Excerpt provided: Begin

What about measurement? That's geometry!
Note there is no measuring in a vector space. But, in that case, there are no distances, no limits, no calculus...
Plan: Take a vector space and equip it with extra structure, so that we can measure.
To understand how, let's observe that we do measure in ${\bf R}^1$, ${\bf R}^2$, ${\bf R}^3$, etc. How?
Consider the distance formula in ${\bf R}^2$.
Which is $$d=\sqrt{(a-u)^2+(b-v)^2},$$ that comes from Pythagorean Theorem.
In ${\bf R}^3$ also:
we have $$D=\sqrt{(a-u)^2+(b-v)^2+(c-w)^2}$$ etc.
Then, the distance from $d=(a,b)$ to $0$ is $\sqrt{a^2+b^2}$. $$D^2=d^2+c^2 = a^2+b^2+c^2,$$ diagonal of box $a \times b \times c$.
In ${\bf R}^n$ distance formula is the following.
The distance between $a=(a_1,\ldots,a_n)$ and $b=(b_1,\ldots,b_n)$ is $$d(a,b)=\sqrt{(a_1-b_1)^2+\ldots+(a_n-b_n)^2}.$$ (it's a number!)
We can measure vectors and, therefore, can consider convergence:
- given $x_i \in {\bf R}^n$, $x_i \rightarrow a \in {\bf R}^n$ if distance from $x_i$ to $a$ goes to $0$ as $i \rightarrow \infty$, i.e.,
$$\displaystyle\lim_{i \rightarrow \infty} d(x_i,a)=0.$$
With this you can introduce limits, continuity, derivative, integral, the rest of calculus. So, we have calculus in ${\bf R}^n$ (not just ${\bf R}^3$ as in calc 3). It's called vector calculus.
Question: What about other vector spaces? Especially infinite dimensional ones such as ${\bf F}([a,b])$.
Further: What's the distance between $f$ and $g$, two functions?
Possible answer: Assume $f,g$ continuous. Then define: $$d(f,g)=\displaystyle\int_a^b(f-g)^2 dx$$ or $$\displaystyle\int_a^b|f-g|dx.$$ This is the area between the graphs of $f$ and $g$:
Another measurement in the Euclidean space is angles.

Excerpt provided: End
Dataset section: Begin

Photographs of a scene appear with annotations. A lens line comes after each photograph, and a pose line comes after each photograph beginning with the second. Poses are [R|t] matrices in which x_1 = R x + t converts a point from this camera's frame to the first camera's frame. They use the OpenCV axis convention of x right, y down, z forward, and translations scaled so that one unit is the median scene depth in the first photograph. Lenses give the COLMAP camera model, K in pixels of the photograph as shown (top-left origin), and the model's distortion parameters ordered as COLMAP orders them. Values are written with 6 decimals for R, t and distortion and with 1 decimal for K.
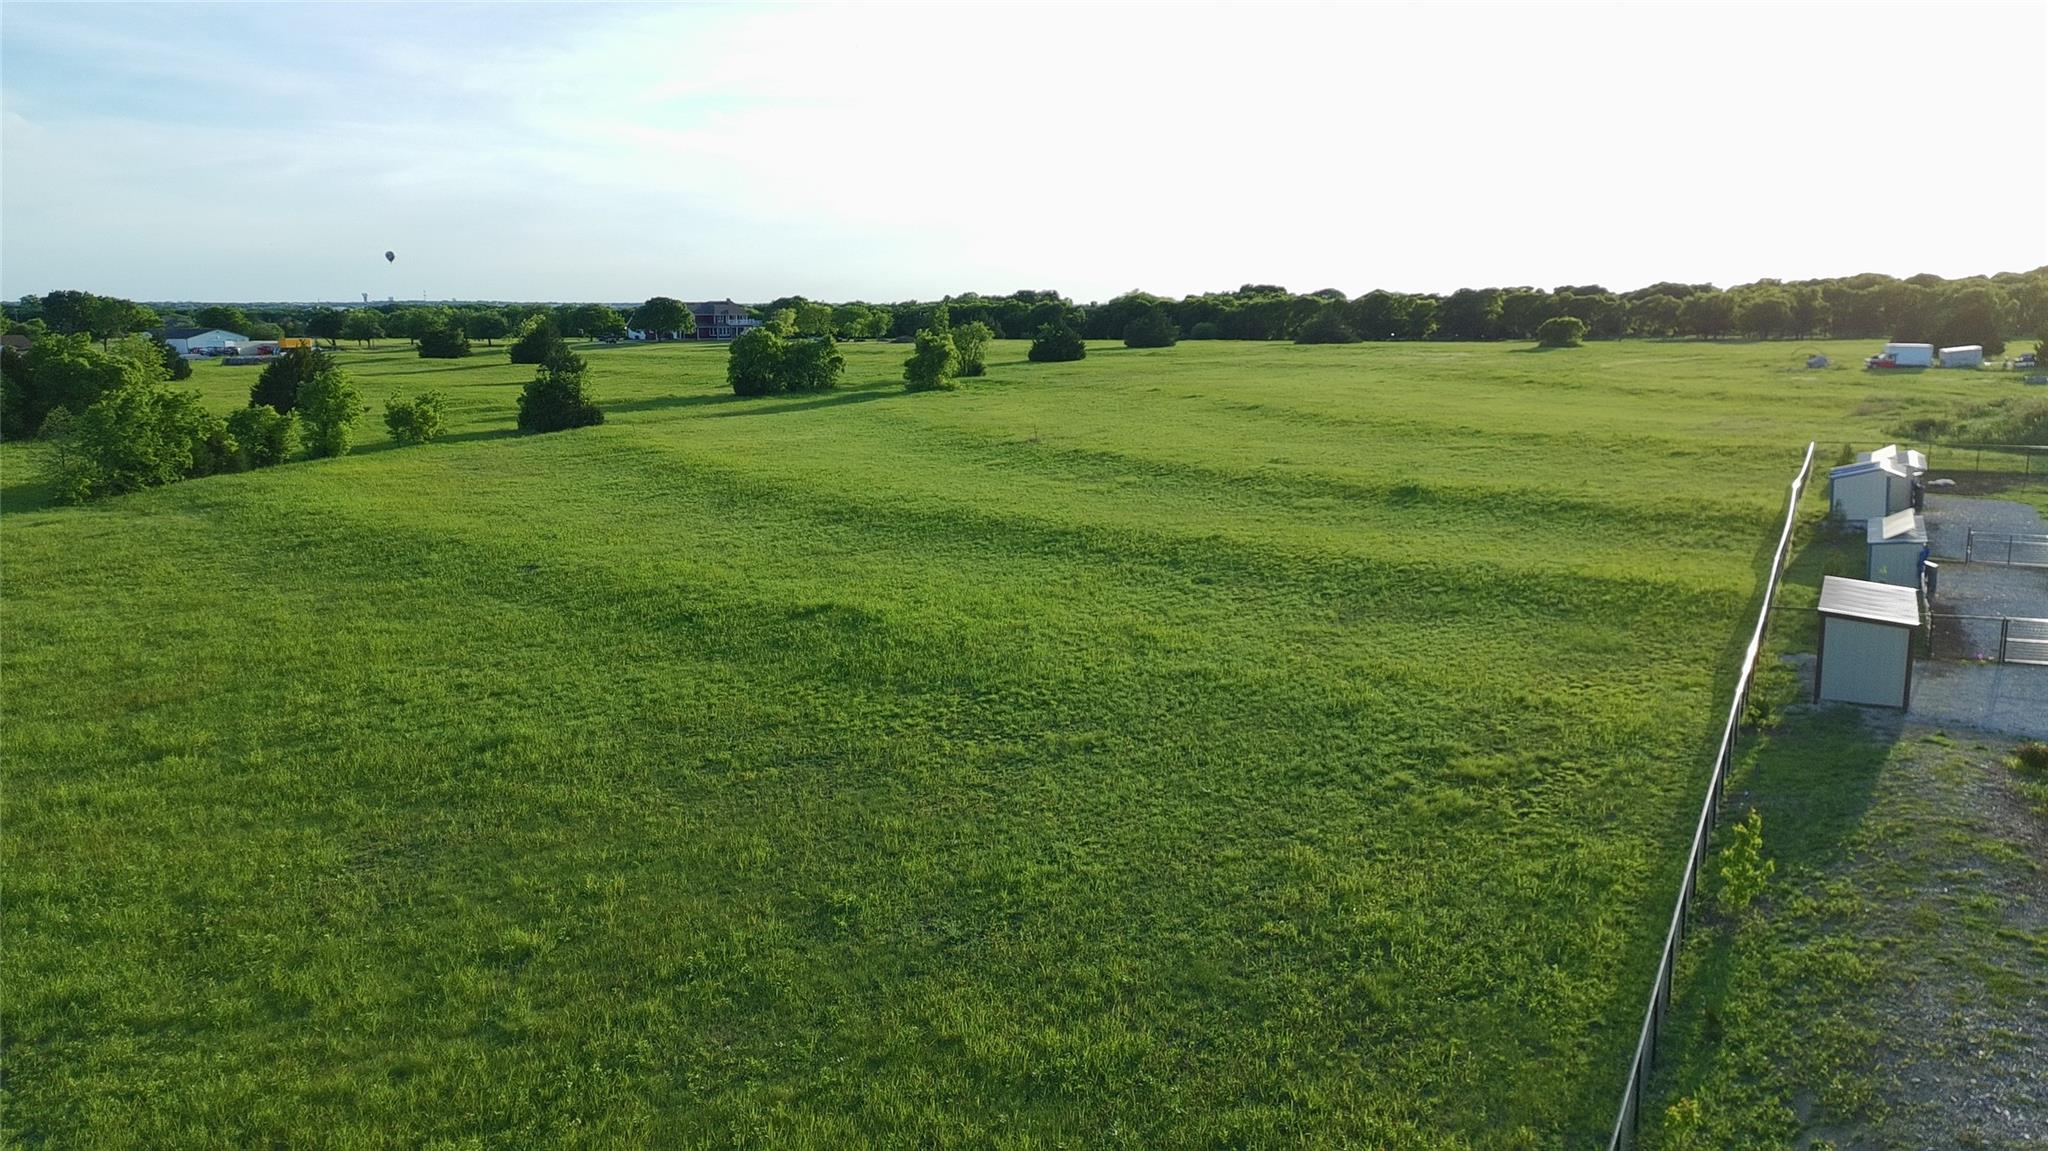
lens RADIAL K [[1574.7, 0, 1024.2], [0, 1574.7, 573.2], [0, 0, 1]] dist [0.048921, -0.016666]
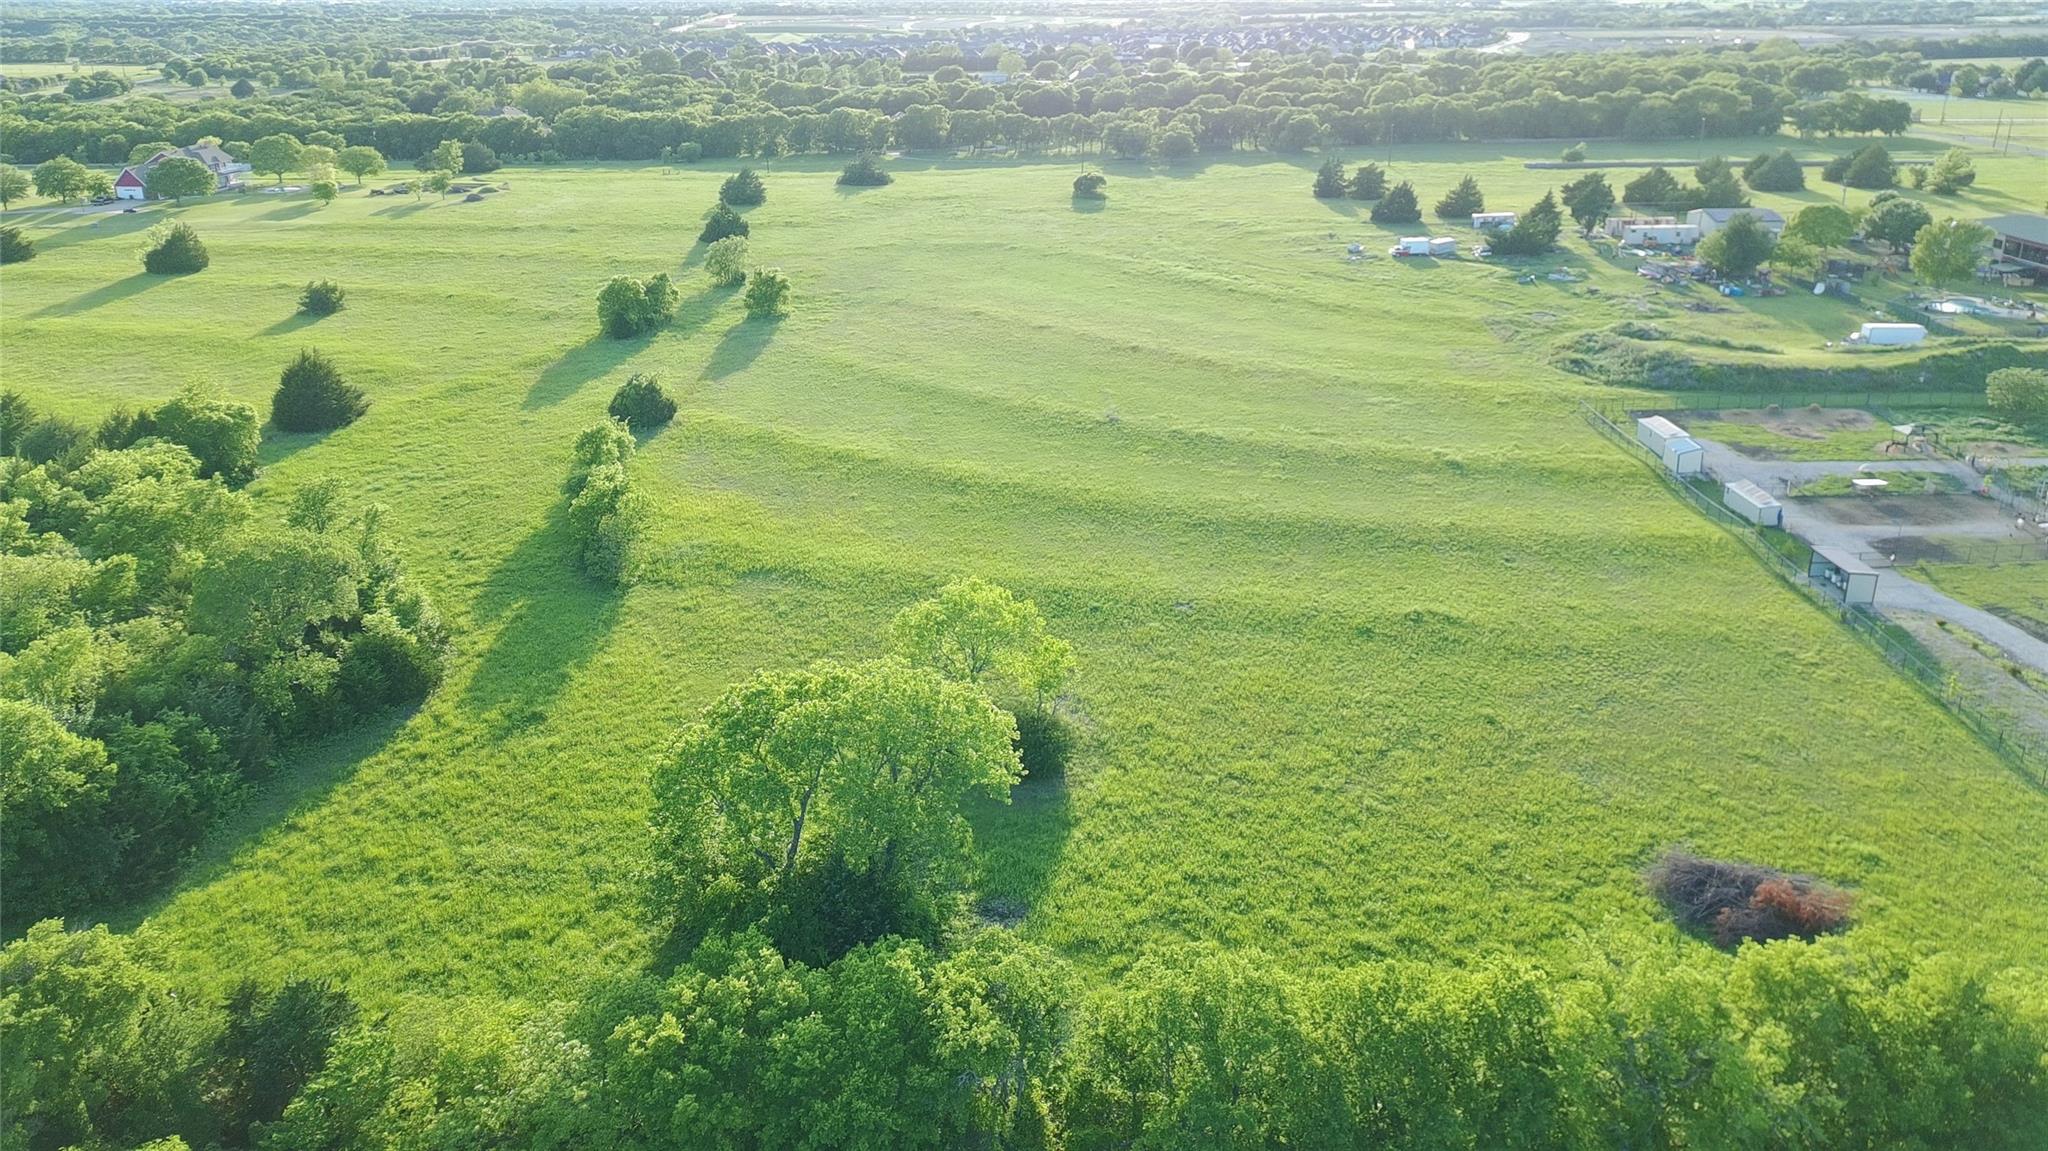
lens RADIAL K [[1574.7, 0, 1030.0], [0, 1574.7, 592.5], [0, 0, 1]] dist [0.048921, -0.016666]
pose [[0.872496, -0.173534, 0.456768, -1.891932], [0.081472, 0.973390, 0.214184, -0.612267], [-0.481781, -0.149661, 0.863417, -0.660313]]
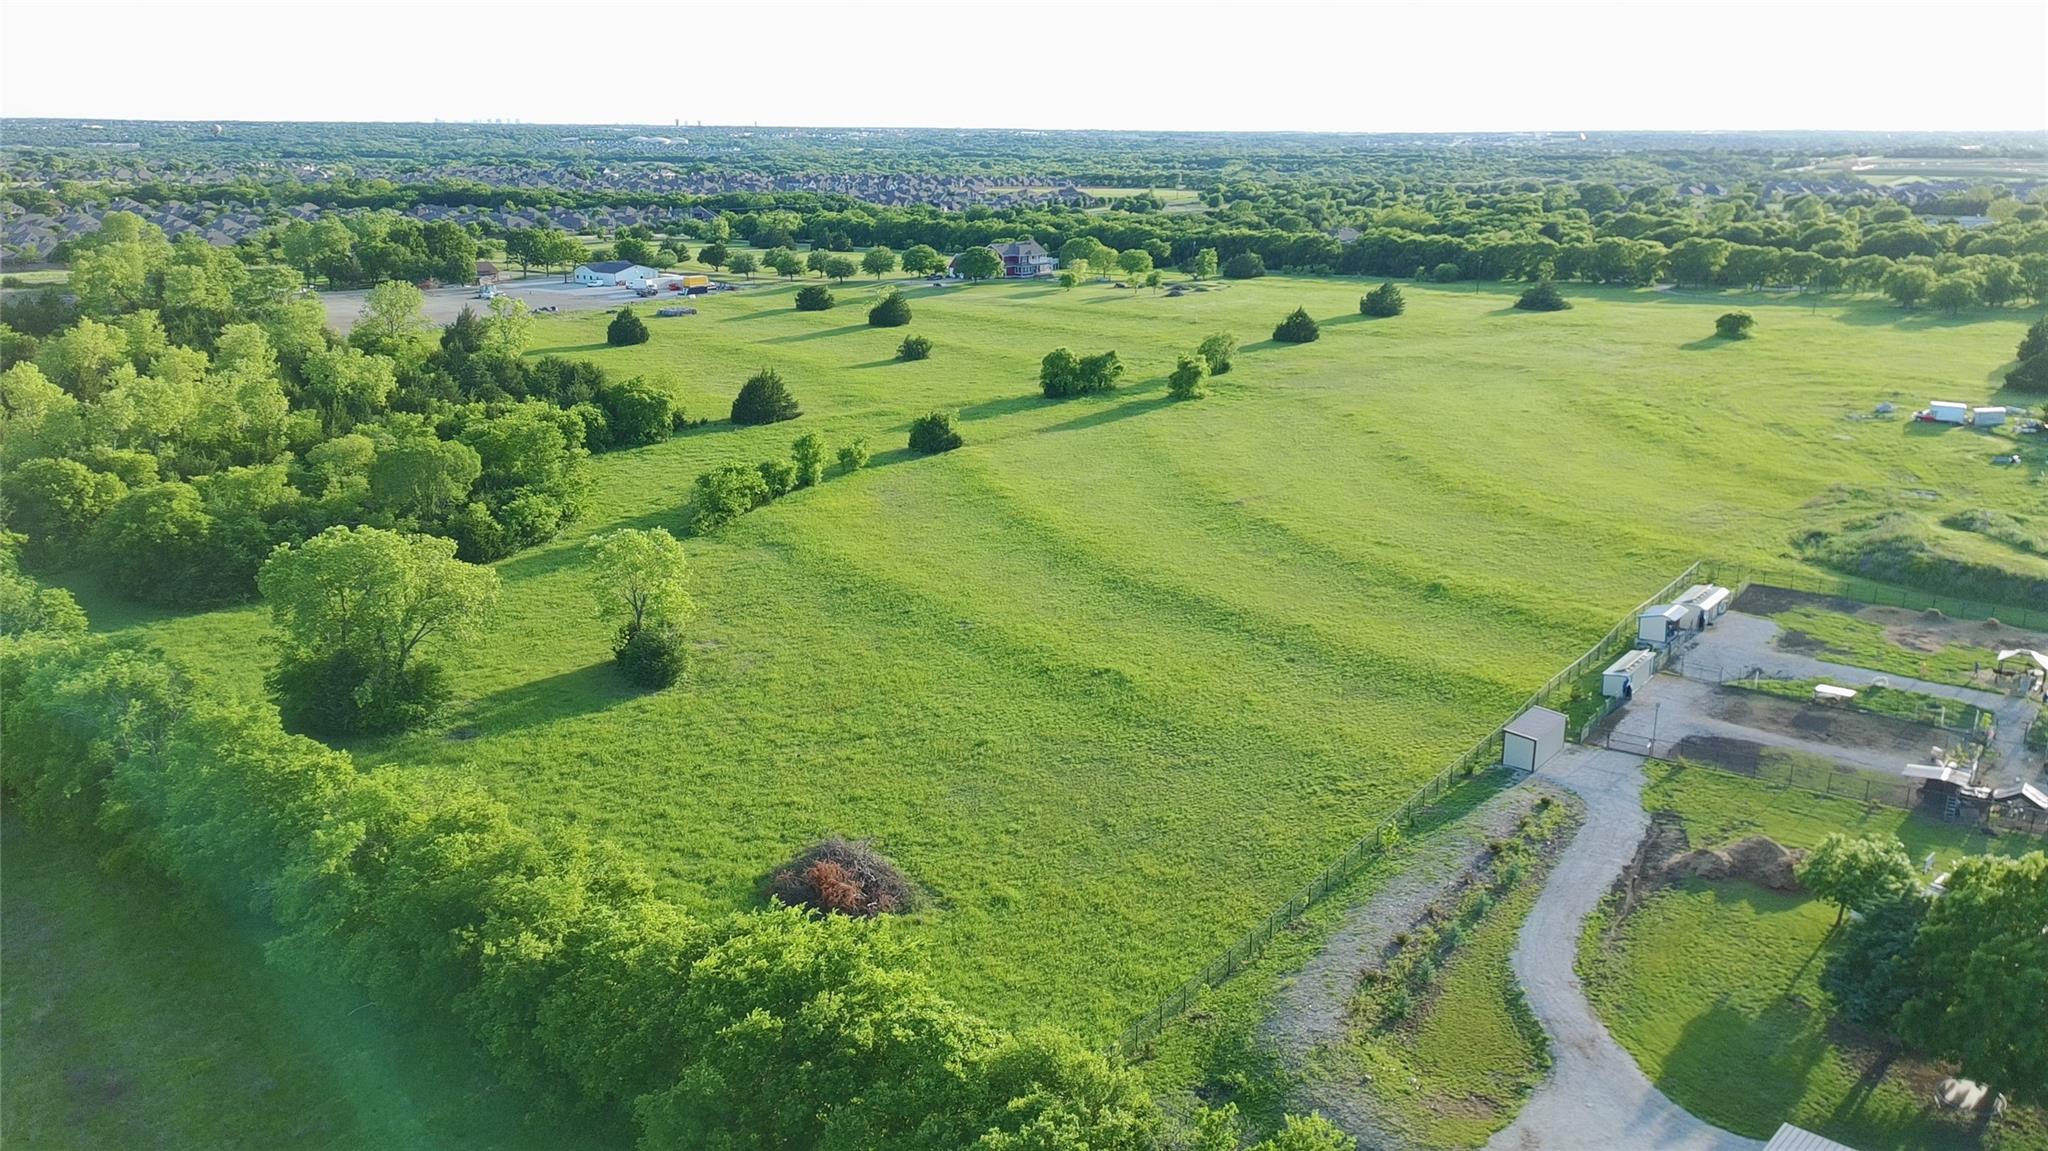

Dataset section: End

Explore the material:
a) Answer the following from the notes on measuring distance in vector spaces:
(i) Which theorem does the distance formula in ${\bf R}^2$ come from?
(ii) What name do the notes give to calculus in ${\bf R}^n$?
(iii) Besides distance, what other measurement in Euclidean space do the notes name?
b) Write the next few lines of the notes on measuring distance in vector spaces, continuing after their final sentence.

Written responses:
a)
(i) The Pythagorean Theorem.
(ii) Vector calculus.
(iii) Angles.

b)
Suppose we have $u,v \in {\bf R}^2$, so that $u=(u_1,u_2), v=(v_1,v_2)$.
Known formula: $$\cos \alpha=\frac{u_1v_1+u_2v_2}{\sqrt{u_1^2+u_2^2}\sqrt{v_1^2+v_2^2}}.$$ Here we identify the top to be the dot product of $u,v \in {\bf R}^2$ and the bottom is the norms of $u$ and $v$.
It is better notation then: $$= \frac{ < u,v > } {\lVert u \rVert \lVert v \rVert}.$$ Observation: no mention of dimension!
But does the angle between two vectors even make sense in ${\bf R}^n$?
Given $u,v \in {\bf R}^n$, what is the meaning of "the angle between vectors"?
First, we know what it is in ${\bf R}^2$.
Now, consider ${\bf R}^3$.
In ${\bf R}^3$, we make a plane $P={\rm span}\{u,v\}$ (the dimension is 2, a plane). Then we can measure the angle between these vectors -- within $P$!
Similar for ${\bf R}^n$.
Spaces of functions
Back to functions. Why do we even care about distances between them?
Suppose we want to approximate ${\rm sin}$ at $0$ (calc 2)?
Its Taylor polynomial of degree $3$ is $$T_3(x)=x-\frac{x^3}{3!}.$$
That's fine but very superficial.
Bird's eye view: ${\bf P}^3$ is a subspace of $C[a,b]$!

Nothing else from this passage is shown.